This question came in response to a comment I made on Sharon Astyk’s page, saying I travel by train 16 hours each way to see my family once a year. I commented:
“Air travel is so utterly miserable. I don’t understand how so many people put up with it. I’m happy to sit on Amtrak for 16 hours once a year to go visit my siblings. OK, it’s 16 hours each way, but I’m still fine with it.”
Which prompted someone to ask me:
“Is that the only time/place you travel?”
My reply to the person’s question:
Nowadays yes. I mean, I go on some occasional short trips within my state and region, but the annual trip to see family is my only super long distance one.
For a variety of reasons.
I have been very fortunate in my life. I got to travel when I was younger, and because the experiences were so rich (such as getting to travel around England, Scotland, and Wales for 5 weeks in the 1980s; and getting to live in Japan for 5 years in the 1990s), they went a long way and I am satisfied.
Before that, as a child, I grew up in the military family so we moved every couple of years. My parents took the opportunity to take us camping in many national parks and state parks all over the country when we would be moving from one assignment to the next.
As a climate activist, I am keenly conscious of the footprint of my past travel. And so I feel it’s my duty to leave it to the younger people, and to other people who have never had a chance to travel.
Fortunately I really love my adopted home place.
And I added another comment later on the same thread:
If I liked the area where my family lives, I would probably move there to live closer to them. And I may do that someday. [Note, the cost of living there is really high though.]
But I really love the place where I have made a home. There’s a really beautiful community here.
I did used to live twice as far away from my family, but I decided to at least move to the same coast of the USA as them. Did that 14 years ago and here I am.
If there were a really good network of walking paths and cycling paths, I would probably be very happy to take a very very long time on my trips to see them. Maybe nine days each way by bicycle, or 40 days each way on foot. My work is portable. But right now the safe network of paths does not exist.
(The original post on Sharon’s page was sharing a post by a person who says they’re happy to sit on a train for many hours, even though it takes so much longer than air travel. That they enjoy watching scenery and being able to get up and walk around, etc.)

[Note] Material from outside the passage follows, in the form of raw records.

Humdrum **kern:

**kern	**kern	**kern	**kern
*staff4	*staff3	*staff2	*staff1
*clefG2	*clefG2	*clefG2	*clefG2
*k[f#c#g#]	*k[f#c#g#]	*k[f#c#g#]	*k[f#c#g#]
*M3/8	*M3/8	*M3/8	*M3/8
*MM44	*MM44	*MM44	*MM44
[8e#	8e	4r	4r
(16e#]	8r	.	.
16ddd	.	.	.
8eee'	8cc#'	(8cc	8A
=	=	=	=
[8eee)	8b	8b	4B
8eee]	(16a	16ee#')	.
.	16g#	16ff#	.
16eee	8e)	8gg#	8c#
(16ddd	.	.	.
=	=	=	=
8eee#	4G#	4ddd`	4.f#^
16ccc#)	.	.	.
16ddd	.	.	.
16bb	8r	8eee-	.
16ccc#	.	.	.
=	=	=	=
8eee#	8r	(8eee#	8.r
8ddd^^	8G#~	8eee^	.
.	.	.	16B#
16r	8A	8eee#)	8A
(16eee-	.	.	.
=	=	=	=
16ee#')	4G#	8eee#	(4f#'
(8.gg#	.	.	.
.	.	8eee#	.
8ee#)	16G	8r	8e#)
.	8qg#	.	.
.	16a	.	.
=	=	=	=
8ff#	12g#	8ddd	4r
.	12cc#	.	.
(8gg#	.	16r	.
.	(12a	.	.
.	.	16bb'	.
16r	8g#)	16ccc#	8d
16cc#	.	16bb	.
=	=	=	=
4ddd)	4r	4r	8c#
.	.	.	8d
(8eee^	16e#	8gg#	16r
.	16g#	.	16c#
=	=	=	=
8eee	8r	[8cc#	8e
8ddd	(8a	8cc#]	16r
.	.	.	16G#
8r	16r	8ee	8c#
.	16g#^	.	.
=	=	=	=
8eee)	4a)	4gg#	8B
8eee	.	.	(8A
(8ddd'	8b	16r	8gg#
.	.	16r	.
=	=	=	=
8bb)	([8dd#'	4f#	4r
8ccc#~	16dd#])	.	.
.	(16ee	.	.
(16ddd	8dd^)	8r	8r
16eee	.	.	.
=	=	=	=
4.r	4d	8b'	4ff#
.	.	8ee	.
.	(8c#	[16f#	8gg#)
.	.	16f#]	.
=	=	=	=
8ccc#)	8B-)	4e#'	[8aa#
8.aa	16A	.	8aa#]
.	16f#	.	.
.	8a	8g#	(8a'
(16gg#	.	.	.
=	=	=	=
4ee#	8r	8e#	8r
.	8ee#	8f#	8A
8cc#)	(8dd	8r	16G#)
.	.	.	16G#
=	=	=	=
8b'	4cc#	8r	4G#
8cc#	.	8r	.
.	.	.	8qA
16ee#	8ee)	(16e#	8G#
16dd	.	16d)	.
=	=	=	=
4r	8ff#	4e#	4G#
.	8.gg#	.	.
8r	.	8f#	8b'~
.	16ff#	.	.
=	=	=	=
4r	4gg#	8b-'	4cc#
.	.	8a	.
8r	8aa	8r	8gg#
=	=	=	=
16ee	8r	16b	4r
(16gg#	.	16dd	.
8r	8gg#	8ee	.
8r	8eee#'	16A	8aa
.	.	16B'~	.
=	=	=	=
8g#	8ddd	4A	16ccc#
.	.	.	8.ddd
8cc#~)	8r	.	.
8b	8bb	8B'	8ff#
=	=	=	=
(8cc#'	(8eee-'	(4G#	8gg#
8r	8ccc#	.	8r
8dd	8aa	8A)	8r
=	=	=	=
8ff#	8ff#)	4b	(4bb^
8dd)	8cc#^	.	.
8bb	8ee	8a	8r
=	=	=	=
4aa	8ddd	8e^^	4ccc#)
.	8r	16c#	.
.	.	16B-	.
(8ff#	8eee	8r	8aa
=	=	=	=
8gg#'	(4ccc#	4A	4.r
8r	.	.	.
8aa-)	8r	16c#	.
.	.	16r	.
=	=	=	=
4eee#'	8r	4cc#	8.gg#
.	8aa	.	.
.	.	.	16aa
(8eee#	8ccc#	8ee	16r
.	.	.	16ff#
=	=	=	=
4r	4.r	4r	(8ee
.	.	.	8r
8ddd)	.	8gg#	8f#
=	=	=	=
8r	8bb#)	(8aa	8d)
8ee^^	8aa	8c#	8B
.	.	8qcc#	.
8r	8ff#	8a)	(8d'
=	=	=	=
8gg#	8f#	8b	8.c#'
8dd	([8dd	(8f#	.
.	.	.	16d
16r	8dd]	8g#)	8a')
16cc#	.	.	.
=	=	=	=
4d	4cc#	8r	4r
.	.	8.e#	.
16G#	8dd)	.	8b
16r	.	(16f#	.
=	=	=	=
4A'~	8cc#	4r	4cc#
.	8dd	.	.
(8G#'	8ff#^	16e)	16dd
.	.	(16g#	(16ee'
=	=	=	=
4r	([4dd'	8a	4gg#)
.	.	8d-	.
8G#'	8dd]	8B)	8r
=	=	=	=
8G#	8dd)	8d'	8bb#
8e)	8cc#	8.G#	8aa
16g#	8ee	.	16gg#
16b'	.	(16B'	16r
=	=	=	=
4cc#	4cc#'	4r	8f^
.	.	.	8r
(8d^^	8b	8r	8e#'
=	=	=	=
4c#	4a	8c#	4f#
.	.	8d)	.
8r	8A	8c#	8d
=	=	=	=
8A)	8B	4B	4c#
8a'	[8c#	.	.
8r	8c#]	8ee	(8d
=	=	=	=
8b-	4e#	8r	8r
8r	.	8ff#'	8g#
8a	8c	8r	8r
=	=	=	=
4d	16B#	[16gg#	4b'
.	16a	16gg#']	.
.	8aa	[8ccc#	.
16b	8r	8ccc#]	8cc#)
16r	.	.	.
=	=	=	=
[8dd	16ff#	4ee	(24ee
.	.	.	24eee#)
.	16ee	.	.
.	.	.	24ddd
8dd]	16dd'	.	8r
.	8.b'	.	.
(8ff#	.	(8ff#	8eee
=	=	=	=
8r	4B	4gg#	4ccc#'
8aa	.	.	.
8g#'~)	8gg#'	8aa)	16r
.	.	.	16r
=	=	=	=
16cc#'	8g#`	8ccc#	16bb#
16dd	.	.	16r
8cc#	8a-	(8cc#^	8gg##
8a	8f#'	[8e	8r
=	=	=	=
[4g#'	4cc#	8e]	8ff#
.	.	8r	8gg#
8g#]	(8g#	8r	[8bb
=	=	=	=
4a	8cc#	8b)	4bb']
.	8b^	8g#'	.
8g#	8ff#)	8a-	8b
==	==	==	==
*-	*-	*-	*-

PS. Although my assertions of finding air travel miserable are 100% true, there is an additional reason why I assert my dislike. I’m trying to emphasize the cramped drudgery of air travel to see if I can nudge more people to rethink hopping on airplanes. A little behavioral-economics experiment.
As I’ve said before on this blog and in various public forums, it’s not just about wanting to avoid the ecological impact. It’s about wanting to minimize my contribution to the destruction of other cultures, communities.